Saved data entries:
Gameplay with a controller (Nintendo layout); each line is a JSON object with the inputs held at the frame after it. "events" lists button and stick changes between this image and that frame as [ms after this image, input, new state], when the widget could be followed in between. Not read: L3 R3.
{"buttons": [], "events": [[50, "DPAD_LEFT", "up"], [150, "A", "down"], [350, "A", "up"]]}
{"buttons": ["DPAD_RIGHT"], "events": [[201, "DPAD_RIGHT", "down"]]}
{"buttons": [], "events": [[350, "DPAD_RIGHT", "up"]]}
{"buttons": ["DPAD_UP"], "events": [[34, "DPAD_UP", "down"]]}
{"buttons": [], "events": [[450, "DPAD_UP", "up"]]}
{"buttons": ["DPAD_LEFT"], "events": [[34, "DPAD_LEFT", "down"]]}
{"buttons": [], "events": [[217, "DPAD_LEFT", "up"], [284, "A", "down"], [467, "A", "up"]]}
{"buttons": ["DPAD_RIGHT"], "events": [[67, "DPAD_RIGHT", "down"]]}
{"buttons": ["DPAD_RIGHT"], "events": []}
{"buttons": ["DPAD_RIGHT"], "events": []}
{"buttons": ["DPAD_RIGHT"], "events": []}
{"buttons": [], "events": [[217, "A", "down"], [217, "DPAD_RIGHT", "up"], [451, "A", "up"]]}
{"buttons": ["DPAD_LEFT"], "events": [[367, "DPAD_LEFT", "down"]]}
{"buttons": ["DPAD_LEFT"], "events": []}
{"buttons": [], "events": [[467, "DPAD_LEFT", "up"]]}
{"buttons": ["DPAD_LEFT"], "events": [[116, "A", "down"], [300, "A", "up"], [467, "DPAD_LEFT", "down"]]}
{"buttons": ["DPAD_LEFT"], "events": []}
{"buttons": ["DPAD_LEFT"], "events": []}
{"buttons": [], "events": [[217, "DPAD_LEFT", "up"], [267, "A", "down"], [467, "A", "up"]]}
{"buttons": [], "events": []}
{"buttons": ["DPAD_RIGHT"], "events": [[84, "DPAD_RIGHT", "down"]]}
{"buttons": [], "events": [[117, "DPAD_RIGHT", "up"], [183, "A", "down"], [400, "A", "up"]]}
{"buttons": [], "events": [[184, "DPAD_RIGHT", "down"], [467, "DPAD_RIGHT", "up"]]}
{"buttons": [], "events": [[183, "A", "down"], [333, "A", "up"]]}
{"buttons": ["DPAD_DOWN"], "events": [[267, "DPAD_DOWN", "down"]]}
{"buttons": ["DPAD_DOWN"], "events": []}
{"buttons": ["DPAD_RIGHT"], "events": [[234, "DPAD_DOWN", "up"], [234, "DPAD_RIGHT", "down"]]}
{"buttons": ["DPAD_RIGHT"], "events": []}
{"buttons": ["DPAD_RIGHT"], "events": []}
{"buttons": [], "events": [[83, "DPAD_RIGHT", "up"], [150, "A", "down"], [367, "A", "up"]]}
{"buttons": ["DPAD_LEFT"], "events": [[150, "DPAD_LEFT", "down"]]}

## What you have to do
Copy every line of the records word for word.

## Response to the task
Gameplay with a controller (Nintendo layout); each line is a JSON object with the inputs held at the frame after it. "events" lists button and stick changes between this image and that frame as [ms after this image, input, new state], when the widget could be followed in between. Not read: L3 R3.
{"buttons": [], "events": [[50, "DPAD_LEFT", "up"], [150, "A", "down"], [350, "A", "up"]]}
{"buttons": ["DPAD_RIGHT"], "events": [[201, "DPAD_RIGHT", "down"]]}
{"buttons": [], "events": [[350, "DPAD_RIGHT", "up"]]}
{"buttons": ["DPAD_UP"], "events": [[34, "DPAD_UP", "down"]]}
{"buttons": [], "events": [[450, "DPAD_UP", "up"]]}
{"buttons": ["DPAD_LEFT"], "events": [[34, "DPAD_LEFT", "down"]]}
{"buttons": [], "events": [[217, "DPAD_LEFT", "up"], [284, "A", "down"], [467, "A", "up"]]}
{"buttons": ["DPAD_RIGHT"], "events": [[67, "DPAD_RIGHT", "down"]]}
{"buttons": ["DPAD_RIGHT"], "events": []}
{"buttons": ["DPAD_RIGHT"], "events": []}
{"buttons": ["DPAD_RIGHT"], "events": []}
{"buttons": [], "events": [[217, "A", "down"], [217, "DPAD_RIGHT", "up"], [451, "A", "up"]]}
{"buttons": ["DPAD_LEFT"], "events": [[367, "DPAD_LEFT", "down"]]}
{"buttons": ["DPAD_LEFT"], "events": []}
{"buttons": [], "events": [[467, "DPAD_LEFT", "up"]]}
{"buttons": ["DPAD_LEFT"], "events": [[116, "A", "down"], [300, "A", "up"], [467, "DPAD_LEFT", "down"]]}
{"buttons": ["DPAD_LEFT"], "events": []}
{"buttons": ["DPAD_LEFT"], "events": []}
{"buttons": [], "events": [[217, "DPAD_LEFT", "up"], [267, "A", "down"], [467, "A", "up"]]}
{"buttons": [], "events": []}
{"buttons": ["DPAD_RIGHT"], "events": [[84, "DPAD_RIGHT", "down"]]}
{"buttons": [], "events": [[117, "DPAD_RIGHT", "up"], [183, "A", "down"], [400, "A", "up"]]}
{"buttons": [], "events": [[184, "DPAD_RIGHT", "down"], [467, "DPAD_RIGHT", "up"]]}
{"buttons": [], "events": [[183, "A", "down"], [333, "A", "up"]]}
{"buttons": ["DPAD_DOWN"], "events": [[267, "DPAD_DOWN", "down"]]}
{"buttons": ["DPAD_DOWN"], "events": []}
{"buttons": ["DPAD_RIGHT"], "events": [[234, "DPAD_DOWN", "up"], [234, "DPAD_RIGHT", "down"]]}
{"buttons": ["DPAD_RIGHT"], "events": []}
{"buttons": ["DPAD_RIGHT"], "events": []}
{"buttons": [], "events": [[83, "DPAD_RIGHT", "up"], [150, "A", "down"], [367, "A", "up"]]}
{"buttons": ["DPAD_LEFT"], "events": [[150, "DPAD_LEFT", "down"]]}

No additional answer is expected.